São Paulo – Os 26 governadores de estado do país divulgaram carta por meio da qual apresentam uma série de propostas ao governo federal, inclusive no âmbito econômico, para o combate aos avanços da covid-19.

“O novo coronavírus é um adversário a ser vencido com bom senso, empatia, equilíbrio e união”, afirmam, em recado a Jair Bolsonaro. “Neste processo, consideramos essencial a liderança do presidente da República e a sua parceria com governadores, prefeitos e chefes dos demais poderes.”

“A nossa decisão prioritária é a de cuidar da vida das pessoas, não esquecendo da responsabilidade de administrar a economia.

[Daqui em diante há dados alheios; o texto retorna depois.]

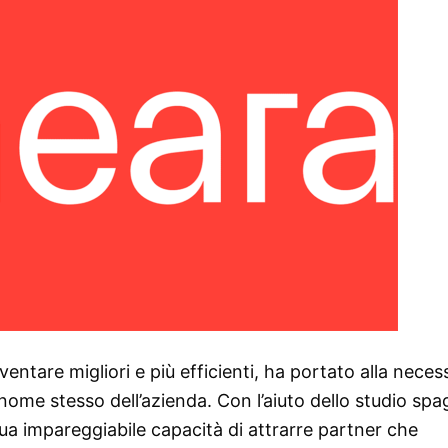
ntare migliori e più efficienti, ha portato alla necess
nome stesso dell’azienda. Con l’aiuto dello studio sp
 sua impareggiabile capacità di attrarre partner che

Os dois compromissos não são excludentes”, reforçam.

E elencam oito medidas para a quais cobram “solidariedade e apoio urgente do governo federal”.

Renda básica e cidadania

A carta dos governadores toca num ponto fundamental: a adoção de políticas emergenciais para atender às parcelas mais pobres da população. “Principalmente no tocante aos impactos sobre o emprego e a informalidade, avaliando a aplicação da Lei nº 10.835, de 8 de janeiro de 2004, que institui a renda básica de cidadania, a fim de propiciar recursos destinados a amparar a população economicamente vulnerável.”

Os estados cobram apoio do governo federal para a aquisição de equipamentos e insumos necessários à preparação de leitos, assistência à população e proteção dos profissionais de saúde.

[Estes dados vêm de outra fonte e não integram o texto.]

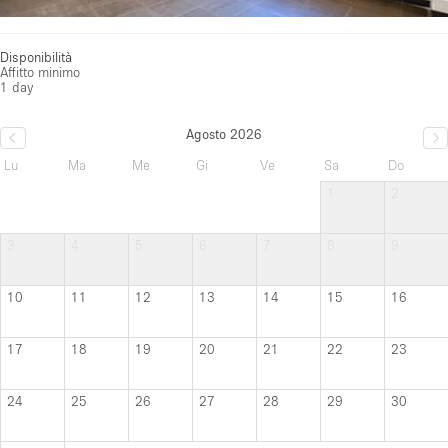
Disponibilità
Affitto minimo
1 day
Agosto 2026
Lu
Ma
Me
Gi
Ve
Sa
Do
1
2
3
4
5
6
7
8
9
10
11
12
13
14
15
16
17
18
19
20
21
22
23
24
25
26
27
28
29
30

Outra medida solicita a suspensão, pelo período de 12 meses, do pagamento da dívida dos estados com a União, a Caixa Econômica Federal, o Banco do Brasil, o Banco Nacional de Desenvolvimento Econômico e Social – BNDES, e, também das contraídas junto a organismos internacionais como Banco Mundial e Banco Interamericano de Desenvolvimento (BID).

Crédito para fortalecer o SUS

Os governadores pedem a disponibilização de linhas de crédito via BNDES para que possam investir nos serviços de saúde e em obras, além da ampliação da disponibilidade e alongamento, pelo BNDES, dos prazos e carências das operações de crédito diretas e indiretas para médias, pequenas e microempresas.

A imediata aprovação do Projeto de Lei Complementar 149/2019 é outra demanda dos estados. Conhecido por Plano Mansueto – seu autor é o secretário do tesouro nacional Mansueto Almeida – o PL autoriza o governo a auxiliar estados e municípios brasileiros que se encontram em dificuldades para cumprir suas obrigações financeiras.

Outra demanda é a redução da meta de superávit primário do governo federal, para evitar ameaça de contingenciamento no momento em que o Sistema Único de Saúde mais necessita de recursos que impactam diretamente as prestações estaduais de saúde.

Ciência e pacto federativo

Os governadores informam que seguirão se reunindo à distância, no modelo de videoconferências – como preconizam as orientações médicas internacionais –, com o objetivo de uniformizar métodos e procedimentos na crise. “No que diz respeito ao enfrentamento da pandemia global, vamos continuar adotando medidas baseadas no que afirma a ciência, seguindo orientação de profissionais de saúde e, sobretudo, os protocolos orientados pela Organização Mundial de Saúde (OMS).”

Propõem, ainda, que o Congresso Nacional assuma o protagonismo em defesa do pacto federativo, conciliando os interesses dos entes da federação, compatibilizando ações e canalizando demandas de Estados e municípios.

“Por fim, rogamos uma vez mais ao Presidente Jair Bolsonaro que some forças com os governadores na luta contra a crise do coronavírus e seus impactos humanitários e econômicos.”